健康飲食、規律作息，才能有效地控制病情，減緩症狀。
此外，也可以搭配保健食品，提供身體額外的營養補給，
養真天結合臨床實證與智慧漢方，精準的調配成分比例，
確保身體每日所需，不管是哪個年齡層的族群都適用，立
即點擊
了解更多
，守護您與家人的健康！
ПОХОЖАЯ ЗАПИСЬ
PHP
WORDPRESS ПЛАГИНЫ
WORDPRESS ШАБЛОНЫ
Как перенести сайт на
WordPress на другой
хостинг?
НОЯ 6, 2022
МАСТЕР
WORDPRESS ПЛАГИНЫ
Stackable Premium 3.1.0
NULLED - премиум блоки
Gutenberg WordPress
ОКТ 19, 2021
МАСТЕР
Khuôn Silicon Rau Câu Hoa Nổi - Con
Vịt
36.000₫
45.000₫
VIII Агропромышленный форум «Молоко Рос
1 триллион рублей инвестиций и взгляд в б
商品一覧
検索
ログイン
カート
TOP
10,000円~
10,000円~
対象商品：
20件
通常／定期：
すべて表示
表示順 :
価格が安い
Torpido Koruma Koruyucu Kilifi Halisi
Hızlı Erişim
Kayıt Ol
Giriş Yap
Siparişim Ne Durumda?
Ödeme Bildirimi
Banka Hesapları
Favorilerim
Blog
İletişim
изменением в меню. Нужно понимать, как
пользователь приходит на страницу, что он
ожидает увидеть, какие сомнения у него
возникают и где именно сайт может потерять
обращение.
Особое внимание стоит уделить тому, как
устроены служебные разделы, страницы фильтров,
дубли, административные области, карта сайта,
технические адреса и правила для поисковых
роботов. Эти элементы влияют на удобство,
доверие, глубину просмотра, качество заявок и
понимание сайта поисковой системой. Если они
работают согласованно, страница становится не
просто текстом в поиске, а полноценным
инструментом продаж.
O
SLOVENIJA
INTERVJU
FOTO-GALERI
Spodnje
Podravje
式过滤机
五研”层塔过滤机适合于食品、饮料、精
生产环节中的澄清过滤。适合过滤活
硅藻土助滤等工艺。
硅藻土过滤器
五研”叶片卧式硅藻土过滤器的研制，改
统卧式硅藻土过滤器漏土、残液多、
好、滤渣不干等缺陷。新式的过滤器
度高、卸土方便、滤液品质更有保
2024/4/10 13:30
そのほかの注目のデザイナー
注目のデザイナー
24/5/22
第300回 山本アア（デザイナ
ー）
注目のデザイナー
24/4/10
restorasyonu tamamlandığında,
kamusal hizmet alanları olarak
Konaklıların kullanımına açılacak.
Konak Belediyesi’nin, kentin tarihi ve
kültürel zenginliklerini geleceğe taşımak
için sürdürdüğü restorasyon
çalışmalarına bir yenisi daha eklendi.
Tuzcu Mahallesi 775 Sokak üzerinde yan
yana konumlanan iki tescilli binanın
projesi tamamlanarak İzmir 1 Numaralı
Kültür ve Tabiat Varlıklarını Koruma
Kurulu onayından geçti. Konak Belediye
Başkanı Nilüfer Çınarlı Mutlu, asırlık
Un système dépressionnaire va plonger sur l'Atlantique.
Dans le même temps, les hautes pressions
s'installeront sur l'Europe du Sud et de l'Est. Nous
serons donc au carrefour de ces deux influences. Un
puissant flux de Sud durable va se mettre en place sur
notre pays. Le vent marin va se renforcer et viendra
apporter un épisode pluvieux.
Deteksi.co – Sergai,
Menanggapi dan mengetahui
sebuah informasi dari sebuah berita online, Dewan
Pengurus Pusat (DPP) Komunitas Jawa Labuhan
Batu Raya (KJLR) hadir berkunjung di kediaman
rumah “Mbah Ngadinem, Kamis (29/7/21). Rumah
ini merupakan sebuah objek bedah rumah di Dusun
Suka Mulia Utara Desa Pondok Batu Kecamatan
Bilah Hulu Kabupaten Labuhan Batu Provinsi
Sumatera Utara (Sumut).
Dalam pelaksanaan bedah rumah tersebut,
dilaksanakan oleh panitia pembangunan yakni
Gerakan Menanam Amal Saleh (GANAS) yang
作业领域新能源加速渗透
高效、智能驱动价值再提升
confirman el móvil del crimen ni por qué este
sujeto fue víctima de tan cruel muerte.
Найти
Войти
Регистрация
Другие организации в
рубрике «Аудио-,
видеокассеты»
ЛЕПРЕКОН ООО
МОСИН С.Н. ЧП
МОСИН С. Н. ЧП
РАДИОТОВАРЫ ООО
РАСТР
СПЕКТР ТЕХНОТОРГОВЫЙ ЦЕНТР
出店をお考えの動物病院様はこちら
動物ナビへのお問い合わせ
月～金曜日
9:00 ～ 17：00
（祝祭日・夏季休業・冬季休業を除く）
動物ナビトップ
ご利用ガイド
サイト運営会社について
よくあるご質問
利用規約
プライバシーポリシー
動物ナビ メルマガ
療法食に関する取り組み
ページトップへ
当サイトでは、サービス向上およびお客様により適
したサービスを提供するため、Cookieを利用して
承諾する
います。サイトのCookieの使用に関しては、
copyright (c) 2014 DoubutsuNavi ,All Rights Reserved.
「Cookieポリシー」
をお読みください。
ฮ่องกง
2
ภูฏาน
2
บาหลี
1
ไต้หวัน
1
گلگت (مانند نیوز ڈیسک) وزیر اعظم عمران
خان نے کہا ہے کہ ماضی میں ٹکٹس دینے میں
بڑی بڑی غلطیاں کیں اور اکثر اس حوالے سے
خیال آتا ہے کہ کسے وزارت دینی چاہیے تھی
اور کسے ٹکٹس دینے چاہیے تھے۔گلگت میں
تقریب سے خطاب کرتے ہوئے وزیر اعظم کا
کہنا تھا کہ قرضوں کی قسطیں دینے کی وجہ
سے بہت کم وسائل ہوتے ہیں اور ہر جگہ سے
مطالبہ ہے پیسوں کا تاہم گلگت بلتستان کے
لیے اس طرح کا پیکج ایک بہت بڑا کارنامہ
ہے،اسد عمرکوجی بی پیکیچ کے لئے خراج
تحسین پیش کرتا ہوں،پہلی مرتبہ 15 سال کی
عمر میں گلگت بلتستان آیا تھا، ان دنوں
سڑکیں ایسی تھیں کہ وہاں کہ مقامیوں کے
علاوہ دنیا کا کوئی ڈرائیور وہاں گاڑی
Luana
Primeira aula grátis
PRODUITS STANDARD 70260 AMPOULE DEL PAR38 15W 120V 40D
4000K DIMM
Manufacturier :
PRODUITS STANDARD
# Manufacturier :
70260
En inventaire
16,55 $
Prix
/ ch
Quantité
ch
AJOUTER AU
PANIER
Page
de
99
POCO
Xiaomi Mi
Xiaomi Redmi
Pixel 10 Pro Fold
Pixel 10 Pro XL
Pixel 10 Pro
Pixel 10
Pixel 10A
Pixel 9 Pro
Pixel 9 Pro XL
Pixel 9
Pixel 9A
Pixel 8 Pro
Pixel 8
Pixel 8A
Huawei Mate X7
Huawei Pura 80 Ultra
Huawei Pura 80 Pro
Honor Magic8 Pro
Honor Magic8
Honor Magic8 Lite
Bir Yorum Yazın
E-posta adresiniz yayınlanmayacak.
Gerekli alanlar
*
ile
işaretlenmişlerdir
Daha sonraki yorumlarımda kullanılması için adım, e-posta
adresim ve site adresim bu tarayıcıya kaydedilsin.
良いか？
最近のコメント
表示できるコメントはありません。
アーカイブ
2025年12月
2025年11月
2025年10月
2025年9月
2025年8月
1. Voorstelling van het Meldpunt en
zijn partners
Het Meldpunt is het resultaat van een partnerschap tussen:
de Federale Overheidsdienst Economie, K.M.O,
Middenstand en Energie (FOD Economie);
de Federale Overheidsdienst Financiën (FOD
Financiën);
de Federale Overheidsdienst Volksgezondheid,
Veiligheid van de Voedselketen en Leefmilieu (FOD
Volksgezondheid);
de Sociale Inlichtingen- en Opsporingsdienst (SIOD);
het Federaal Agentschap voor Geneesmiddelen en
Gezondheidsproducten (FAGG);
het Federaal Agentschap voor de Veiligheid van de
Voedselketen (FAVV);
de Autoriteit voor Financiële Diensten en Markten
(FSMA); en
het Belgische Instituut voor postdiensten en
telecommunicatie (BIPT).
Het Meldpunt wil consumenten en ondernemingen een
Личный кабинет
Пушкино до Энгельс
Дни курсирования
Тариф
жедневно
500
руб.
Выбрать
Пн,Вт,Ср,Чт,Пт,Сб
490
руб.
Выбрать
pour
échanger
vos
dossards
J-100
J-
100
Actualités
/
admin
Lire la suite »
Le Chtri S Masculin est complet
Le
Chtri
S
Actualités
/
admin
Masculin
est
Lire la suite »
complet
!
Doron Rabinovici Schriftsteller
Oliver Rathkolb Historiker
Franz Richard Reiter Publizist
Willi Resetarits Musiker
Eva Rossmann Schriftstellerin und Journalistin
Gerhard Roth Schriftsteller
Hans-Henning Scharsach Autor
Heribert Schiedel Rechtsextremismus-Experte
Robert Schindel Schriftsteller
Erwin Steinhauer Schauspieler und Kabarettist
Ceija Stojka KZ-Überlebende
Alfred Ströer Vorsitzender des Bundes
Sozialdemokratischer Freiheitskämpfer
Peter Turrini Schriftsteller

........

▶ **What the task asks**
Output, please, only the lines running from the start of the entries through the line that contains "puissant flux de", including both of those lines.

▶ **Task solution**
健康飲食、規律作息，才能有效地控制病情，減緩症狀。
此外，也可以搭配保健食品，提供身體額外的營養補給，
養真天結合臨床實證與智慧漢方，精準的調配成分比例，
確保身體每日所需，不管是哪個年齡層的族群都適用，立
即點擊
了解更多
，守護您與家人的健康！
ПОХОЖАЯ ЗАПИСЬ
PHP
WORDPRESS ПЛАГИНЫ
WORDPRESS ШАБЛОНЫ
Как перенести сайт на
WordPress на другой
хостинг?
НОЯ 6, 2022
МАСТЕР
WORDPRESS ПЛАГИНЫ
Stackable Premium 3.1.0
NULLED - премиум блоки
Gutenberg WordPress
ОКТ 19, 2021
МАСТЕР
Khuôn Silicon Rau Câu Hoa Nổi - Con
Vịt
36.000₫
45.000₫
VIII Агропромышленный форум «Молоко Рос
1 триллион рублей инвестиций и взгляд в б
商品一覧
検索
ログイン
カート
TOP
10,000円~
10,000円~
対象商品：
20件
通常／定期：
すべて表示
表示順 :
価格が安い
Torpido Koruma Koruyucu Kilifi Halisi
Hızlı Erişim
Kayıt Ol
Giriş Yap
Siparişim Ne Durumda?
Ödeme Bildirimi
Banka Hesapları
Favorilerim
Blog
İletişim
изменением в меню. Нужно понимать, как
пользователь приходит на страницу, что он
ожидает увидеть, какие сомнения у него
возникают и где именно сайт может потерять
обращение.
Особое внимание стоит уделить тому, как
устроены служебные разделы, страницы фильтров,
дубли, административные области, карта сайта,
технические адреса и правила для поисковых
роботов. Эти элементы влияют на удобство,
доверие, глубину просмотра, качество заявок и
понимание сайта поисковой системой. Если они
работают согласованно, страница становится не
просто текстом в поиске, а полноценным
инструментом продаж.
O
SLOVENIJA
INTERVJU
FOTO-GALERI
Spodnje
Podravje
式过滤机
五研”层塔过滤机适合于食品、饮料、精
生产环节中的澄清过滤。适合过滤活
硅藻土助滤等工艺。
硅藻土过滤器
五研”叶片卧式硅藻土过滤器的研制，改
统卧式硅藻土过滤器漏土、残液多、
好、滤渣不干等缺陷。新式的过滤器
度高、卸土方便、滤液品质更有保
2024/4/10 13:30
そのほかの注目のデザイナー
注目のデザイナー
24/5/22
第300回 山本アア（デザイナ
ー）
注目のデザイナー
24/4/10
restorasyonu tamamlandığında,
kamusal hizmet alanları olarak
Konaklıların kullanımına açılacak.
Konak Belediyesi’nin, kentin tarihi ve
kültürel zenginliklerini geleceğe taşımak
için sürdürdüğü restorasyon
çalışmalarına bir yenisi daha eklendi.
Tuzcu Mahallesi 775 Sokak üzerinde yan
yana konumlanan iki tescilli binanın
projesi tamamlanarak İzmir 1 Numaralı
Kültür ve Tabiat Varlıklarını Koruma
Kurulu onayından geçti. Konak Belediye
Başkanı Nilüfer Çınarlı Mutlu, asırlık
Un système dépressionnaire va plonger sur l'Atlantique.
Dans le même temps, les hautes pressions
s'installeront sur l'Europe du Sud et de l'Est. Nous
serons donc au carrefour de ces deux influences. Un
puissant flux de Sud durable va se mettre en place sur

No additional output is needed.